Boschan: How do you help clients who are impacted by the Talent Agencies Act?
McPherson: Although I have often criticized the Act, I have represented countless artists against their former managers and others. Although I question whether the Talent Agencies Act is good for the industry as a whole, it would be malpractice for me not to use it to the advantage of talent that I represent when their former representatives come after them for commissions. Similarly, I have represented managers against talent when I do not feel that they have violated the Act, or at least have not violated the Act in a way that permeates the relationship, as defined in the Marathon v. Blasi case.
Boschan: You are a Talent Agencies Act activist. What changes do you think should be made to the act and why?
McPherson: I think that the entire Act should be looked at very closely in light of the entertainment industry as it exists today – not when the law was originally enacted. However, the first priority has to be the Solis v. Blancarte case!

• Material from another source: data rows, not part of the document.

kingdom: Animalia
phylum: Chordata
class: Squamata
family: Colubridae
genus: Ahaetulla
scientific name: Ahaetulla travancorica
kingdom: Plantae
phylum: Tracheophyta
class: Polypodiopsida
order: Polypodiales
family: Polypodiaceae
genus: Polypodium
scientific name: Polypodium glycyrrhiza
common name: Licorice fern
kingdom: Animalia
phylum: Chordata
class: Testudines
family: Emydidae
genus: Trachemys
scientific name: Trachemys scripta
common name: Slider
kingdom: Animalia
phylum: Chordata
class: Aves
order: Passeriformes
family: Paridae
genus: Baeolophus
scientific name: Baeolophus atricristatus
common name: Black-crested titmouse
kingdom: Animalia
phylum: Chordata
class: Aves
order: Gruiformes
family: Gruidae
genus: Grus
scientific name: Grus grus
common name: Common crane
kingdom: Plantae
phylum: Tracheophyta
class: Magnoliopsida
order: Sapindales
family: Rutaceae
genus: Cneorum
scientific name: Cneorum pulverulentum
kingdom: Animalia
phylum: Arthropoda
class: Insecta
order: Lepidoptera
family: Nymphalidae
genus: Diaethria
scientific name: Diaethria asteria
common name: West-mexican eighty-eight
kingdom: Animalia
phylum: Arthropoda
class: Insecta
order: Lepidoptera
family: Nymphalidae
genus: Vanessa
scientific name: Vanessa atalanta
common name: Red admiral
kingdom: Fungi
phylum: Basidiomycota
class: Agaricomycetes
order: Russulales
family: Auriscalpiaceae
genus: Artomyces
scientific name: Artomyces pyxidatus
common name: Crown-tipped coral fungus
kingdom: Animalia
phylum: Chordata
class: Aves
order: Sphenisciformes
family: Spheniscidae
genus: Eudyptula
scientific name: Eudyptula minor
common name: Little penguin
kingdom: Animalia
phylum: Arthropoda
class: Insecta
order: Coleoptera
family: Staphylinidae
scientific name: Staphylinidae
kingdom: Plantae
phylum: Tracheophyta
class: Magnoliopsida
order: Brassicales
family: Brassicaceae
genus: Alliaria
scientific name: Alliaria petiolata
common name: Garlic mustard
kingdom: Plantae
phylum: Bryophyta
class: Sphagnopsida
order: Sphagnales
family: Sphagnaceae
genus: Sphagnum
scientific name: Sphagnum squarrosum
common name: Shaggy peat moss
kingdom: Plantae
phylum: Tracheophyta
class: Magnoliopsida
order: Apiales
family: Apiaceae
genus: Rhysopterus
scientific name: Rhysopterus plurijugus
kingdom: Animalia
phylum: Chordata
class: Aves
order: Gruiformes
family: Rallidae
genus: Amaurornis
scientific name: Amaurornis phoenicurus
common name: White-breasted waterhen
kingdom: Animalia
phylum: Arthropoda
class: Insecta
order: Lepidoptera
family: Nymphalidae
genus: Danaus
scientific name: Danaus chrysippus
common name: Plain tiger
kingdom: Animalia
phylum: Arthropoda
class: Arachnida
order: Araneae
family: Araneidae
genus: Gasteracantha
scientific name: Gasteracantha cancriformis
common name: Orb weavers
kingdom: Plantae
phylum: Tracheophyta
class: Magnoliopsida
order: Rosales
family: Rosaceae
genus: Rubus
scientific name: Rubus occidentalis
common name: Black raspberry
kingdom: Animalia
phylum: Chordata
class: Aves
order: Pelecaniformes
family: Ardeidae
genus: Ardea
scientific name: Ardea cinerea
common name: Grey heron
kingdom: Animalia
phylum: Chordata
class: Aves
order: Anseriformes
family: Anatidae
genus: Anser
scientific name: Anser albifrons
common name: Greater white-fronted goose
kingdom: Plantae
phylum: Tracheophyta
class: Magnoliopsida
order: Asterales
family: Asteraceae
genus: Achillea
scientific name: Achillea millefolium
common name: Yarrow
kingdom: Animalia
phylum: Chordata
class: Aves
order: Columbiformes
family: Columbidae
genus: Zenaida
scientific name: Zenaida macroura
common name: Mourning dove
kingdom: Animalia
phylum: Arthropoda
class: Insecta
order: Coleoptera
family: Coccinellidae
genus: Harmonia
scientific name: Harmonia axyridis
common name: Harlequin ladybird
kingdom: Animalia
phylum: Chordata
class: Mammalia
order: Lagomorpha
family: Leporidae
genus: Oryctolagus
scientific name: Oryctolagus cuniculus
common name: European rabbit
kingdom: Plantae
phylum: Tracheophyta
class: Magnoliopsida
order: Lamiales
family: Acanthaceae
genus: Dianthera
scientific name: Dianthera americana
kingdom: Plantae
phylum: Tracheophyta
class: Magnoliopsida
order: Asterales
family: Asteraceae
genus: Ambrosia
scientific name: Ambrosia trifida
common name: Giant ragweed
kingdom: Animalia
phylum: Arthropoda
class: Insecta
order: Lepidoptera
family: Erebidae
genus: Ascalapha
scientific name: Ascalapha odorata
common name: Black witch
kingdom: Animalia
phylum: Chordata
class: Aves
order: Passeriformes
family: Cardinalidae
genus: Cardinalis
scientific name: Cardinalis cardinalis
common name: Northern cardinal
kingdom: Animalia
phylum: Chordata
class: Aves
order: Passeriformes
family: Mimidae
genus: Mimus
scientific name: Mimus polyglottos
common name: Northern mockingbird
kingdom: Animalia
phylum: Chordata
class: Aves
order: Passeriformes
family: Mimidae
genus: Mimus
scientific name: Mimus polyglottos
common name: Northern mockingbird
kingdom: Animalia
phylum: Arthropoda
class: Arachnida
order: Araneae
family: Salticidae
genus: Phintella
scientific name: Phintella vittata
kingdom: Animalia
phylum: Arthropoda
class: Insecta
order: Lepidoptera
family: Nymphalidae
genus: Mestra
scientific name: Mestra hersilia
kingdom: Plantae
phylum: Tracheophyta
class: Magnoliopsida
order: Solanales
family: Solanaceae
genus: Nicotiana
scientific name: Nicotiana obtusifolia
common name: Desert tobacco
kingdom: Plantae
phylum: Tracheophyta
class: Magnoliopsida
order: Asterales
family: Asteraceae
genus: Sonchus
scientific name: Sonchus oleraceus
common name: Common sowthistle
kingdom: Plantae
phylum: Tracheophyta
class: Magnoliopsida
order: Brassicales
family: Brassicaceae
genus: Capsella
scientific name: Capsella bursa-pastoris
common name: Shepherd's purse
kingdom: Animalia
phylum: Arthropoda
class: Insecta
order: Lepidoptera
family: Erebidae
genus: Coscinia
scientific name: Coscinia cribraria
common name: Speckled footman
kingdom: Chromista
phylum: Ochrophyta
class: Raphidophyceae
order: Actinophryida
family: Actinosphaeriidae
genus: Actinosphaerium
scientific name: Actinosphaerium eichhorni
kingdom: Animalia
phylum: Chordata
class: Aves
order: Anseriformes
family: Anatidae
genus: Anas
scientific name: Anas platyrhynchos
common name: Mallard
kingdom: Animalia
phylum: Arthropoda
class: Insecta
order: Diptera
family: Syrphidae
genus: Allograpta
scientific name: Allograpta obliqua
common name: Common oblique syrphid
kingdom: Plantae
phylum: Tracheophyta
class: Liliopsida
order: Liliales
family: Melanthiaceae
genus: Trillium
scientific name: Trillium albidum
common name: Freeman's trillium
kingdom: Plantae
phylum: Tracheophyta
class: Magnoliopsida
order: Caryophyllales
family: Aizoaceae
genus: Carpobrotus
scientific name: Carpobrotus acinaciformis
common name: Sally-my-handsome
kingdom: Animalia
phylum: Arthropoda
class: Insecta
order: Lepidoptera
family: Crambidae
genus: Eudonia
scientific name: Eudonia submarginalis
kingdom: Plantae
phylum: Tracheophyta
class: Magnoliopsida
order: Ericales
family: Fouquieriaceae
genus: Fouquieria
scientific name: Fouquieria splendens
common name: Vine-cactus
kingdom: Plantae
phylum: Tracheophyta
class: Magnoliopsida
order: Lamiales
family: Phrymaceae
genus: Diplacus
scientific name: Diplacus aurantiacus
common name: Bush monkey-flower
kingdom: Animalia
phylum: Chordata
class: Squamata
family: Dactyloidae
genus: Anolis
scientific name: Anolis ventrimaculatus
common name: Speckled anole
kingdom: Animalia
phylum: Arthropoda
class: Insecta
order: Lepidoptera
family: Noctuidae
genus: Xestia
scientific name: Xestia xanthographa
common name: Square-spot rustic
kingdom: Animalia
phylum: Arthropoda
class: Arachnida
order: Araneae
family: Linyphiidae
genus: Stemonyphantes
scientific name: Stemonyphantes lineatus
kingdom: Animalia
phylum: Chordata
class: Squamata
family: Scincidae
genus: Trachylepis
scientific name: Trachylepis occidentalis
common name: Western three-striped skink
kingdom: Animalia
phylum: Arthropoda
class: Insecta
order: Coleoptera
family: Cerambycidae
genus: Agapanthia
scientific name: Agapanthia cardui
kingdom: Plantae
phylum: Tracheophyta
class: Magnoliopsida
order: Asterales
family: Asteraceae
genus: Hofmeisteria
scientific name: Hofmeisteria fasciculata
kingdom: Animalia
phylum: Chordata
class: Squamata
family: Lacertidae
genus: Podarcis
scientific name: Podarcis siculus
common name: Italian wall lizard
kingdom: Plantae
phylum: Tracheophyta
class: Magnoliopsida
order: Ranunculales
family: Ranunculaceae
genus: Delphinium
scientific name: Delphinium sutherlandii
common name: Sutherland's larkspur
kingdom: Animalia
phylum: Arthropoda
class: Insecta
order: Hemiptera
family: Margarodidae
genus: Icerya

Ed McPherson has been practicing law for over 30 years. He is licensed to practice law in California, New York, Massachusetts, and Hawaii, and has litigated cases all over the country. He is a partner with the Los Angeles entertainment litigation firm McPherson Rane LLP, which specializes in the (talent side) representation of artists in the entertainment industry. A substantial portion of Mr. McPherson’s practice involves the Talent Agencies Act, about which he has written numerous articles, given many panels, and has testified as an expert witness.